Assumed pollutant removal capacity is assigned to various storm water control measures (SCMs), and they are used to select and size SCMs in design. But what is the actual performance of an SCM, and is it adequate for the pollutants being delivered? The use of this approach is defended by the argument that pollutants associated with storm water runoff and SCM pollutant removal are too difficult to monitor and quantify. To be sure, the flows associated with urban runoff are not as easily contained and measured as water or wastewater systems, but as sensor technology and computing power has developed, defensibly throwing your hands up in the air and claiming it is just too hard to track the performance of storm water systems and programs is becoming increasingly hard to do.
Sensors have evolved, and so too has our ability to capture and store data and the use of it to improve storm water infrastructure performance. I recall the times when one would set up a flow monitoring or pollutant level station in a remote location, and some unfortunate soul would have to regularly trudge out to a wetland or a stream in the middle of nowhere to collect stored data.
Due to cloud-based storage and cellular technology, the human resources needed to collect monitoring data have been greatly reduced. This performance data can not only be stored remotely, but also be measured in real time. The impact of this cannot be overstated. For instance, these technological advancements open up the potential to know whether or not an SCM is performing as needed or expected at any time, which can reduce costs associated with maintenance by allowing for as-needed inspections rather than inspections by schedule. Additionally, real-time monitoring can allow for real-time controls, thus transforming a passive or static SCM into a dynamically controlled infrastructure, which enables professionals to squeeze performance potential out of each practice in new and value-producing ways.

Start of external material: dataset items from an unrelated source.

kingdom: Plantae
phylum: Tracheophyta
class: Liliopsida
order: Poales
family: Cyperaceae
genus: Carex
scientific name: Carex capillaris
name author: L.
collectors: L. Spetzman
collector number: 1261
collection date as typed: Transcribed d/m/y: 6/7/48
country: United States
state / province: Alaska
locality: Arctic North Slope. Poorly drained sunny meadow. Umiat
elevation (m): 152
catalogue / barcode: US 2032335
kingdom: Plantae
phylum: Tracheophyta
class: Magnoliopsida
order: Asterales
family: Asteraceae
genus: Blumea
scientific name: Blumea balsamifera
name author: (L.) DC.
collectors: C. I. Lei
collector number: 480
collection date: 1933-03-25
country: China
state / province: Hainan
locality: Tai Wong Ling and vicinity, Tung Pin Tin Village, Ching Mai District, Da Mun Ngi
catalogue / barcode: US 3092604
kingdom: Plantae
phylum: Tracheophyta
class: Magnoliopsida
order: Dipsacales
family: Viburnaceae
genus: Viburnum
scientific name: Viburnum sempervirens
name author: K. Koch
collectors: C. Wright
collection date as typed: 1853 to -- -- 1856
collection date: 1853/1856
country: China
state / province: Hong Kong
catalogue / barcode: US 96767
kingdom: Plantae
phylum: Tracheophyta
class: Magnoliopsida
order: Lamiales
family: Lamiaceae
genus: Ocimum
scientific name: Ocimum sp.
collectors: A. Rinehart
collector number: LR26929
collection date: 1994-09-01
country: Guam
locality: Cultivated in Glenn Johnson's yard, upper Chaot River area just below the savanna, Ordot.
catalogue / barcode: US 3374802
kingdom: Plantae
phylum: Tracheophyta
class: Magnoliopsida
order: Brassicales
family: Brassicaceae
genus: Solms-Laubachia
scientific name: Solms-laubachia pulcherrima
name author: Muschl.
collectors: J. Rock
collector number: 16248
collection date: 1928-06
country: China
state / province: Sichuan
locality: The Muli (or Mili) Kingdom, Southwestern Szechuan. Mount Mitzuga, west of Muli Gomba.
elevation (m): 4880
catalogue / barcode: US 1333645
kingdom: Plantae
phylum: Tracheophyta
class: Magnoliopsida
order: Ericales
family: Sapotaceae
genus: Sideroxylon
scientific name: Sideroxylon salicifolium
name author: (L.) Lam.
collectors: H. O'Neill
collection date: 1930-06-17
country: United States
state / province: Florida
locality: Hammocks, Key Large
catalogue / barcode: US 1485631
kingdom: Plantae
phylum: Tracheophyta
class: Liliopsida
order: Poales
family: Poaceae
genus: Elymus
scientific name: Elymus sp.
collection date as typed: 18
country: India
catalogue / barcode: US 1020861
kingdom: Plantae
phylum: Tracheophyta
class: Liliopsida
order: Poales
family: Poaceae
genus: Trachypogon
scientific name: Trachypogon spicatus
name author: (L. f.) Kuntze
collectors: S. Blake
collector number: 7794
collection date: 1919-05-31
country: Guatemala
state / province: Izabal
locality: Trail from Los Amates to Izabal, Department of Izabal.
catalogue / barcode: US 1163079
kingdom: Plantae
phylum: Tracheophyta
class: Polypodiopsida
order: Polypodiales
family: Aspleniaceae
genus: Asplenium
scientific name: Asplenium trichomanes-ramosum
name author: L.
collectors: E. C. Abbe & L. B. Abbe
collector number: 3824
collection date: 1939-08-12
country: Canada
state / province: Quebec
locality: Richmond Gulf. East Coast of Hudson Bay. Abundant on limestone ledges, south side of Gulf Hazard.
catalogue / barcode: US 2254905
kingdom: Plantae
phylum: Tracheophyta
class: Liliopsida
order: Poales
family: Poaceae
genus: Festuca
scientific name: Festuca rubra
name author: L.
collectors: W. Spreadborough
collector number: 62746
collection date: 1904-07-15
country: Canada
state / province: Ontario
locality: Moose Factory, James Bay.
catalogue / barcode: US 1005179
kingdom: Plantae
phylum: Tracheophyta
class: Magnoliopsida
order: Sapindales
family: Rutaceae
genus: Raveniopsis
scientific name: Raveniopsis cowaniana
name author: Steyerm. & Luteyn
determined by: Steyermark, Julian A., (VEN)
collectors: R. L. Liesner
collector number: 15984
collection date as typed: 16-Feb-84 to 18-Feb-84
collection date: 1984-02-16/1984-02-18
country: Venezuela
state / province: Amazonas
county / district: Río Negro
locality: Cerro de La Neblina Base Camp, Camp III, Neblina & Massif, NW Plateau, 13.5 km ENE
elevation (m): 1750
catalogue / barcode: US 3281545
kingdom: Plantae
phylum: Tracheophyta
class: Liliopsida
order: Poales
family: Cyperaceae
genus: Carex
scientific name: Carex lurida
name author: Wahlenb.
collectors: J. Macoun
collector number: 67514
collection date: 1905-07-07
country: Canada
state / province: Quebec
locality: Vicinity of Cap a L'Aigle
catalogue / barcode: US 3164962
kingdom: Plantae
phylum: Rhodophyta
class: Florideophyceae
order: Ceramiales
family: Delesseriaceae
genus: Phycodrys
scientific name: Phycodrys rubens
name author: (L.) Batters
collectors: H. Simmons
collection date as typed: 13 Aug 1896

Like baseball, the storm water sector always has driven lots of data. In 1858, Henry Chadwick, a New York sportswriter, developed the box score, which formalized the organization of data generated by a single baseball game. The parallel for storm water is the collection of storm water program performance information that is required through tracking and reporting to meet municipal separate storm sewer permit requirements.
Similar to use of limited baseball statistics, much of the storm water program and performance data that is collected is not readily manipulated, and in many instances, the data collected is rarely reviewed or analyzed. Beyond this, new, cheaper sensors can provide real-time data that can be immediately sent and stored in the cloud, which is exponentially increasing collected data.
New technologies not only are capturing and storing performance data, but also using it to make infrastructure dynamic and smart. The storm water sector is becoming a big data sector, and increasingly, we expect to see more and more decision-making on SCM selection and program management through high-quality and dynamic data sets. Storm water has always had to scrounge for funding and is constantly seeking legitimacy as an infrastructure industry. Like the underdog Oakland Athletics, perhaps storm water will go on a long winning streak. And with cleaner water, we all win.